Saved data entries
________________________________________

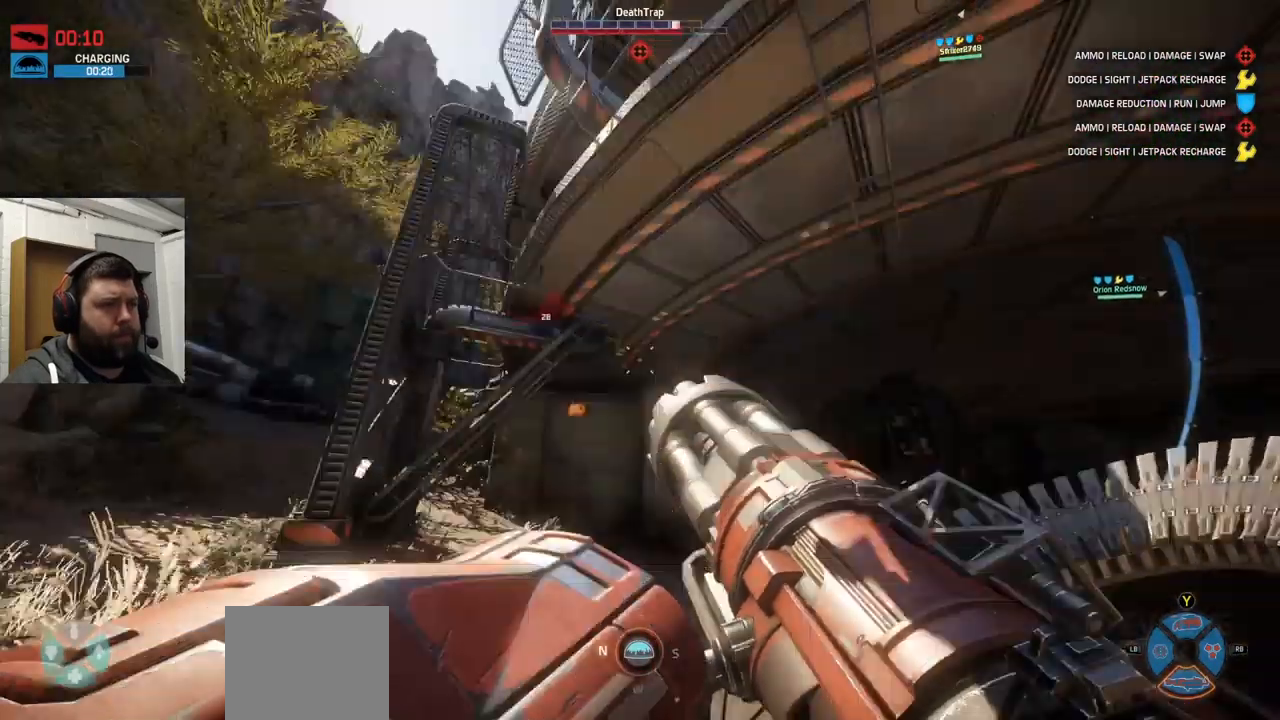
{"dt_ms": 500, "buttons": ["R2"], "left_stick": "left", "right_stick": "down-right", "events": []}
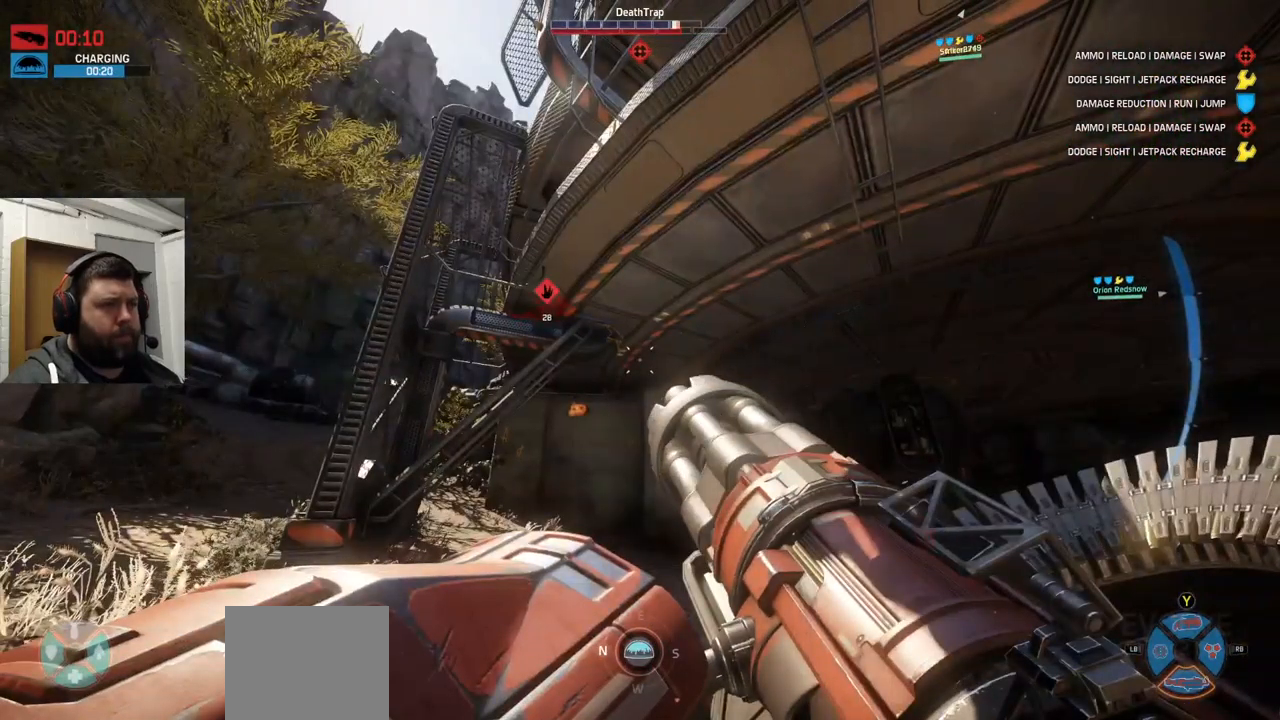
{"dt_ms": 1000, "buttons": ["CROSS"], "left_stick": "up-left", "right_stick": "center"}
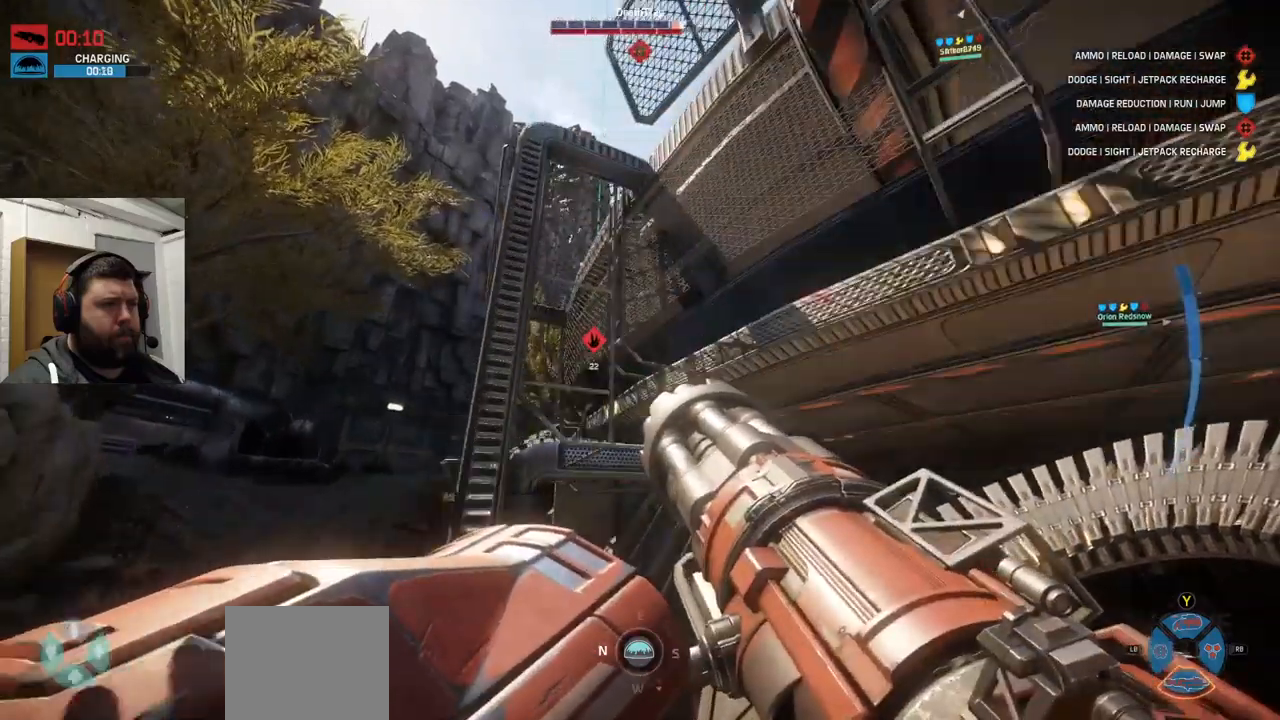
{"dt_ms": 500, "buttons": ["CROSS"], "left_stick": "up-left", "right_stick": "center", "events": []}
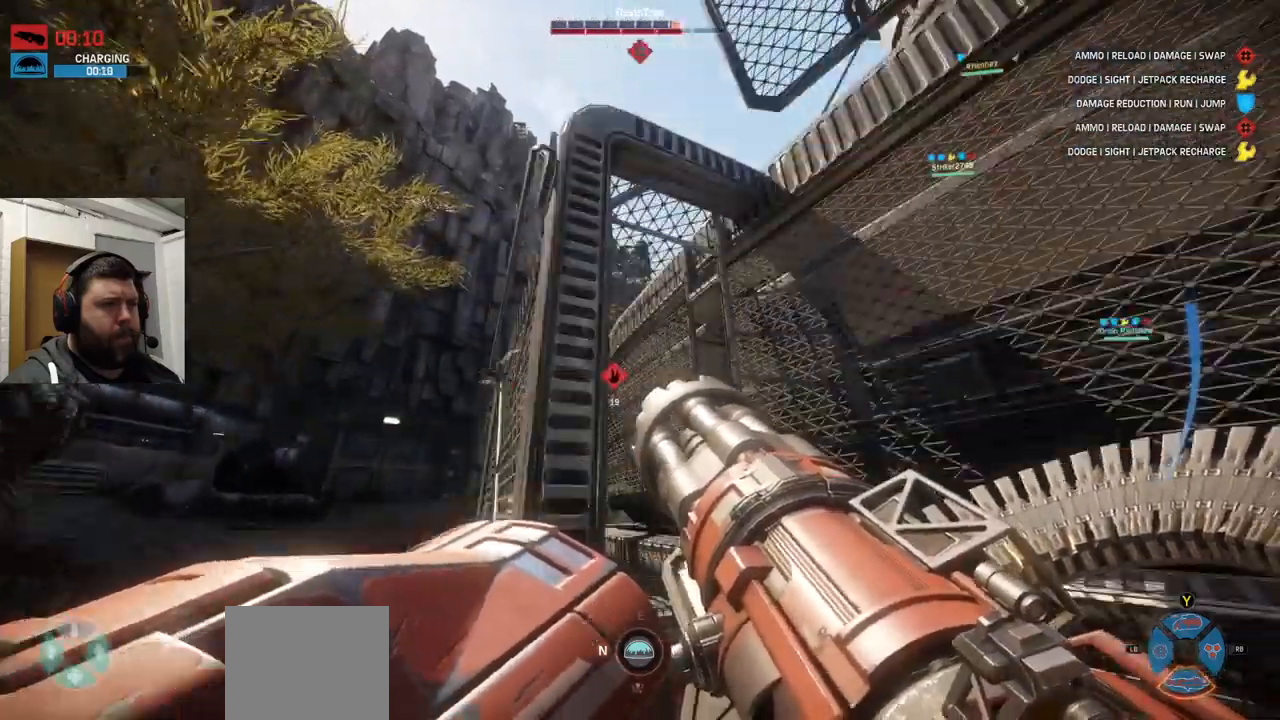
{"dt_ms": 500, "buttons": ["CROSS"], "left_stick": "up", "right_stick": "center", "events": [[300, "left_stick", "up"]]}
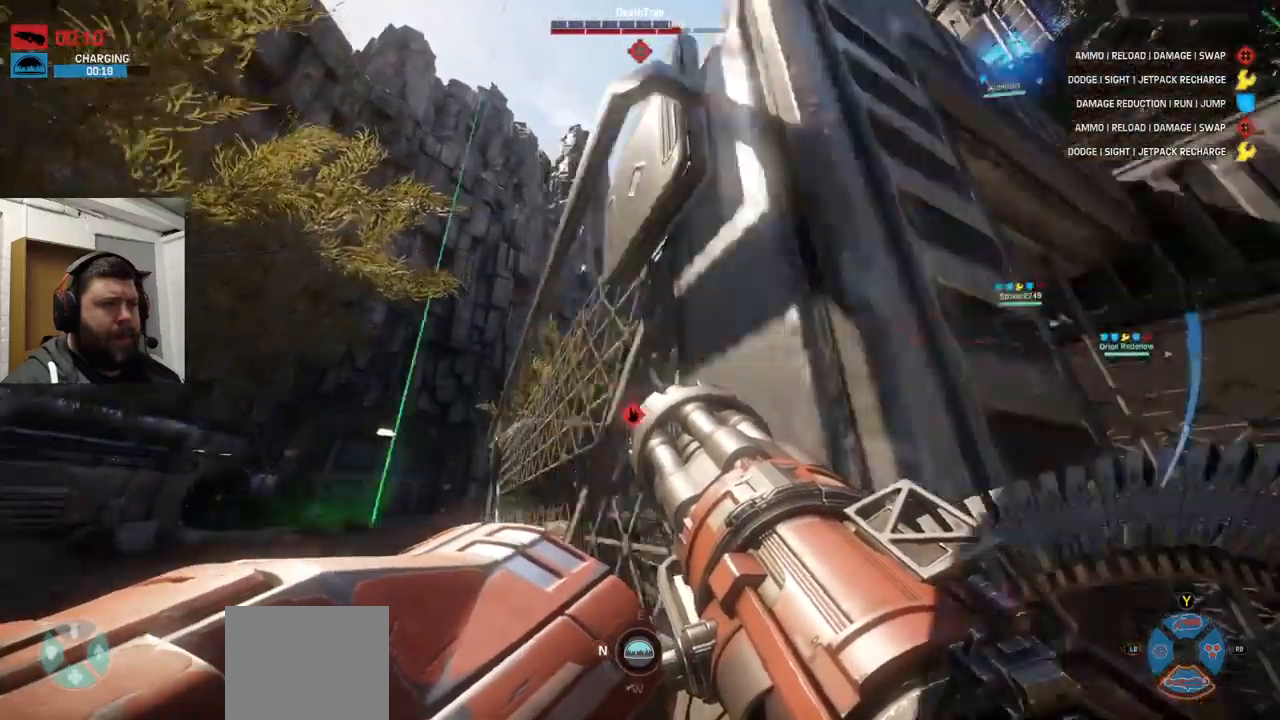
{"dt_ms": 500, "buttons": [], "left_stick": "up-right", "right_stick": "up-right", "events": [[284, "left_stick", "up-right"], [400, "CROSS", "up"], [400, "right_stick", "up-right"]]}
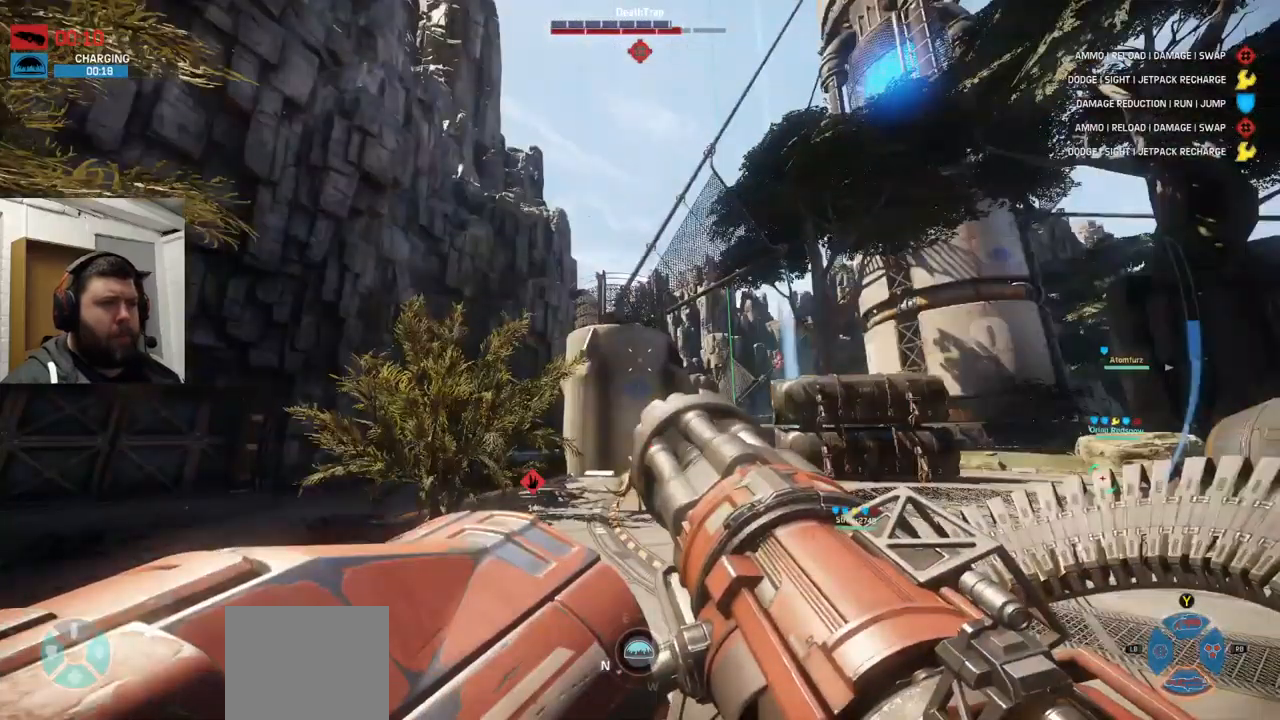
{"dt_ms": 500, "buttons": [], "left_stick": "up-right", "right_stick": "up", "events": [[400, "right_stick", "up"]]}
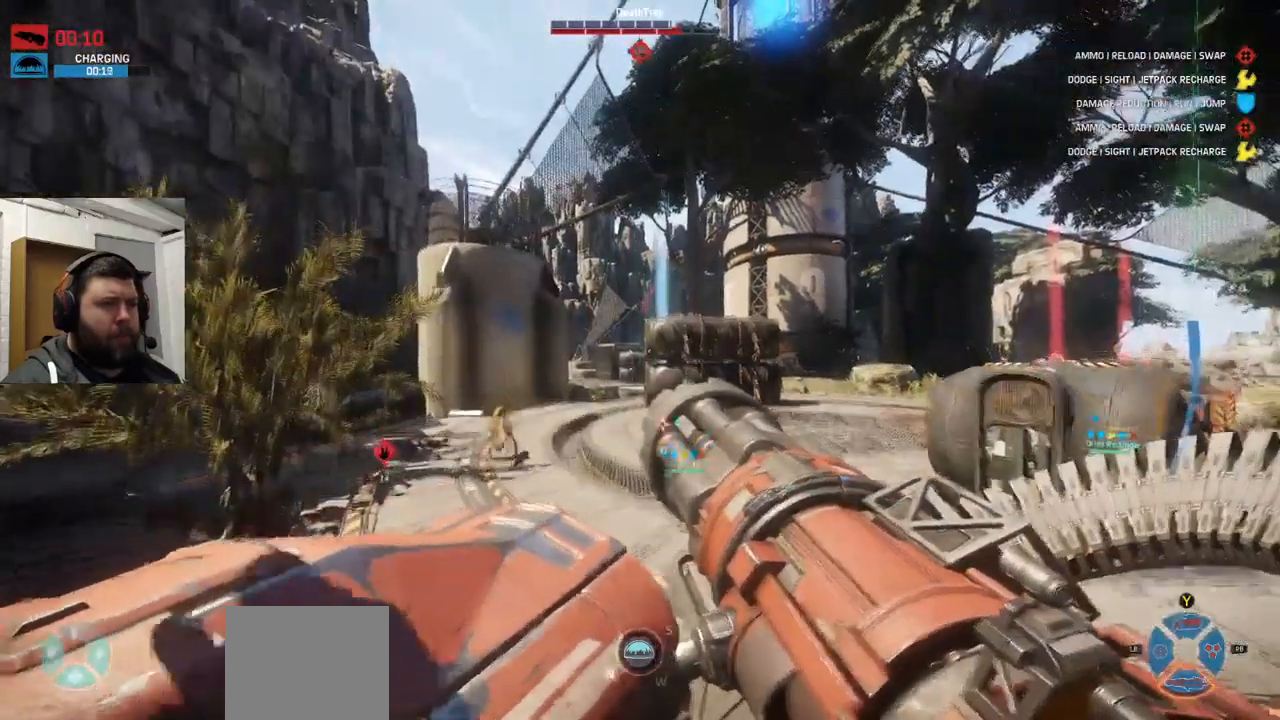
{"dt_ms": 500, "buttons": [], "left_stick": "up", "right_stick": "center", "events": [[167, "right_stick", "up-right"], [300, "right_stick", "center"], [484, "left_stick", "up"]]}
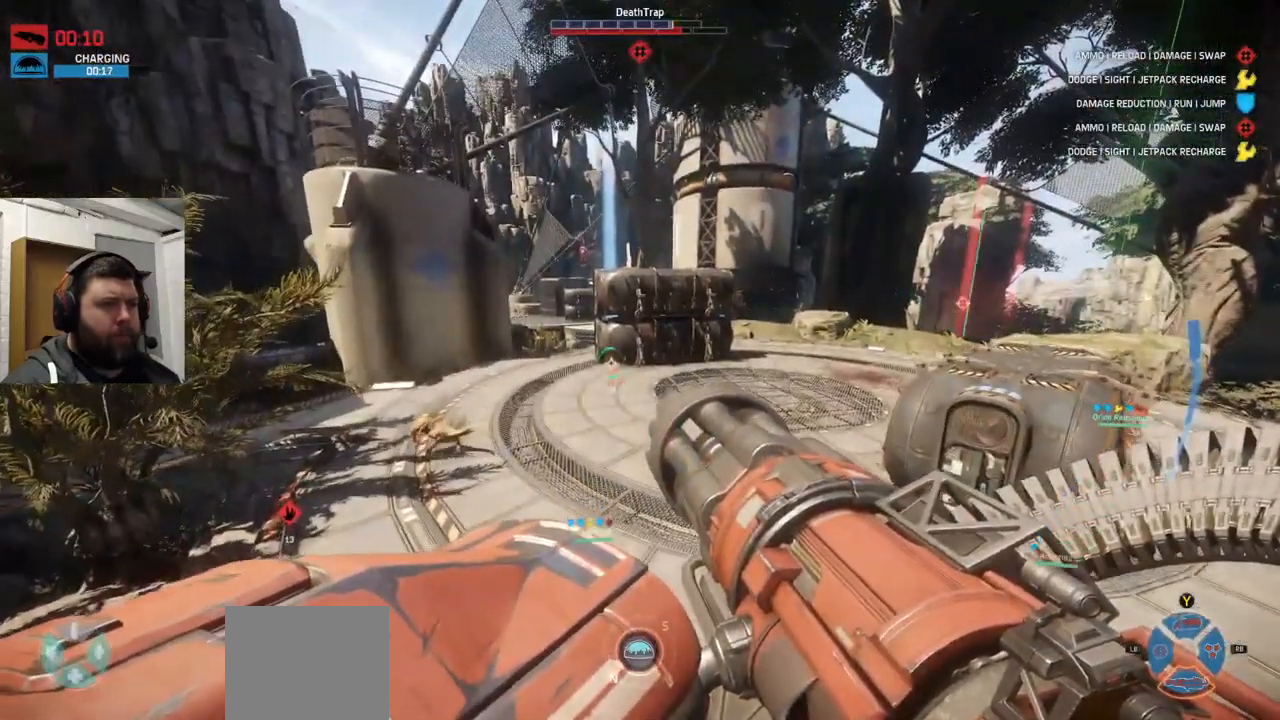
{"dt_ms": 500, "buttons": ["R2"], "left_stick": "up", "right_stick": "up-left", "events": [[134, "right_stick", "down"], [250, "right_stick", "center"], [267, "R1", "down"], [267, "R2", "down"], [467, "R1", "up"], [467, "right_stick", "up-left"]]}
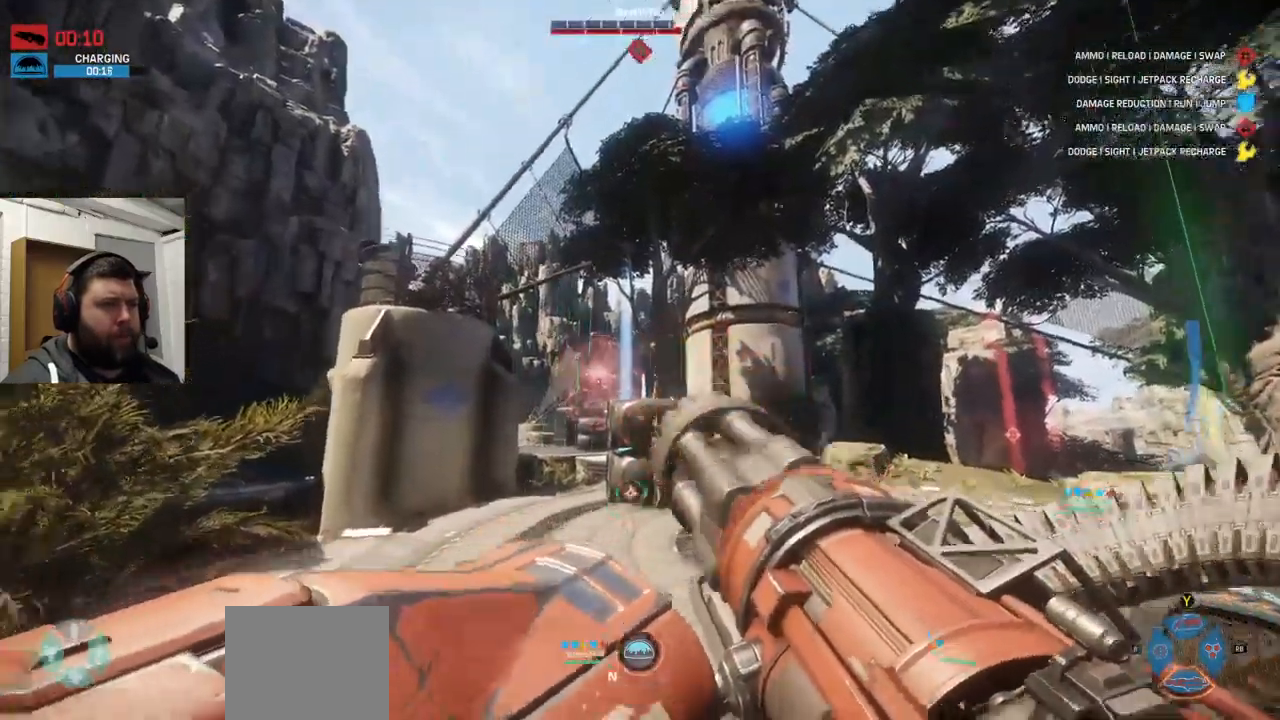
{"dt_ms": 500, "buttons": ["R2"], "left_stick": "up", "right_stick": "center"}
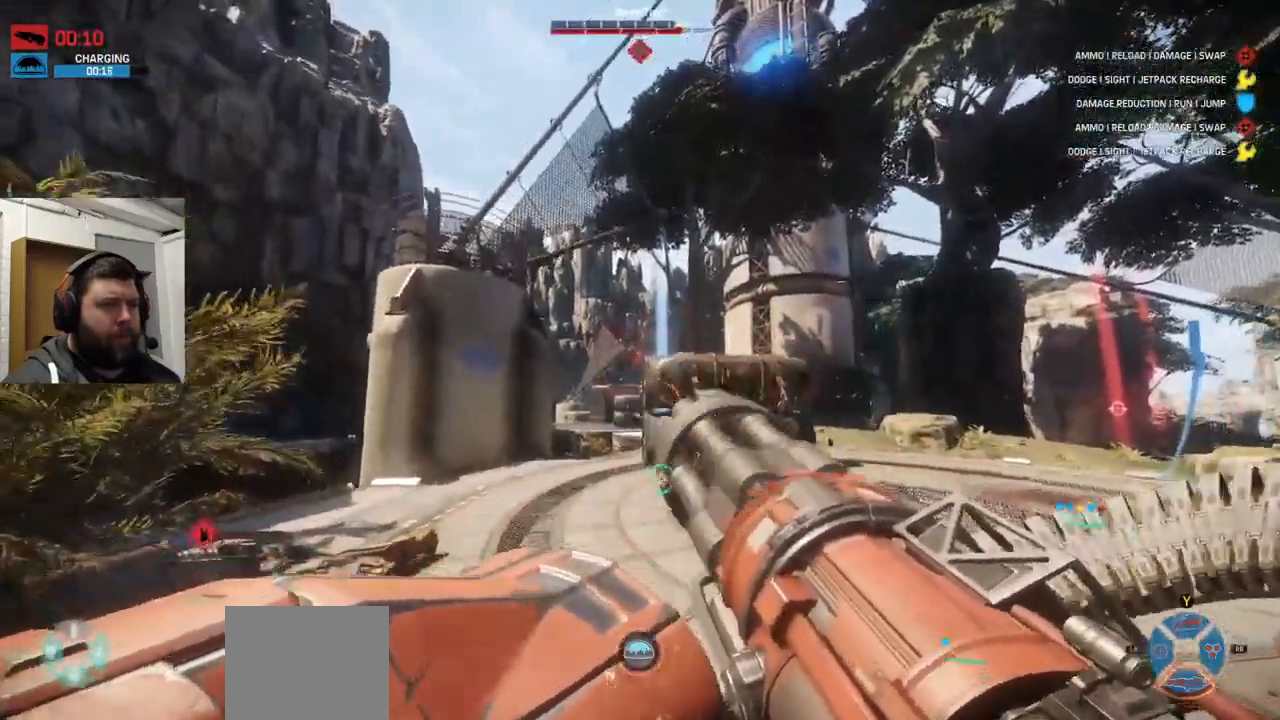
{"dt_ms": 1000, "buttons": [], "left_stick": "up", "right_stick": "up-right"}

________________________________________

## Work required
In the copy, keep every line of the data above exactly and drop each picture.

## Completed exercise
{"dt_ms": 500, "buttons": ["R2"], "left_stick": "left", "right_stick": "down-right", "events": []}
{"dt_ms": 1000, "buttons": ["CROSS"], "left_stick": "up-left", "right_stick": "center"}
{"dt_ms": 500, "buttons": ["CROSS"], "left_stick": "up-left", "right_stick": "center", "events": []}
{"dt_ms": 500, "buttons": ["CROSS"], "left_stick": "up", "right_stick": "center", "events": [[300, "left_stick", "up"]]}
{"dt_ms": 500, "buttons": [], "left_stick": "up-right", "right_stick": "up-right", "events": [[284, "left_stick", "up-right"], [400, "CROSS", "up"], [400, "right_stick", "up-right"]]}
{"dt_ms": 500, "buttons": [], "left_stick": "up-right", "right_stick": "up", "events": [[400, "right_stick", "up"]]}
{"dt_ms": 500, "buttons": [], "left_stick": "up", "right_stick": "center", "events": [[167, "right_stick", "up-right"], [300, "right_stick", "center"], [484, "left_stick", "up"]]}
{"dt_ms": 500, "buttons": ["R2"], "left_stick": "up", "right_stick": "up-left", "events": [[134, "right_stick", "down"], [250, "right_stick", "center"], [267, "R1", "down"], [267, "R2", "down"], [467, "R1", "up"], [467, "right_stick", "up-left"]]}
{"dt_ms": 500, "buttons": ["R2"], "left_stick": "up", "right_stick": "center"}
{"dt_ms": 1000, "buttons": [], "left_stick": "up", "right_stick": "up-right"}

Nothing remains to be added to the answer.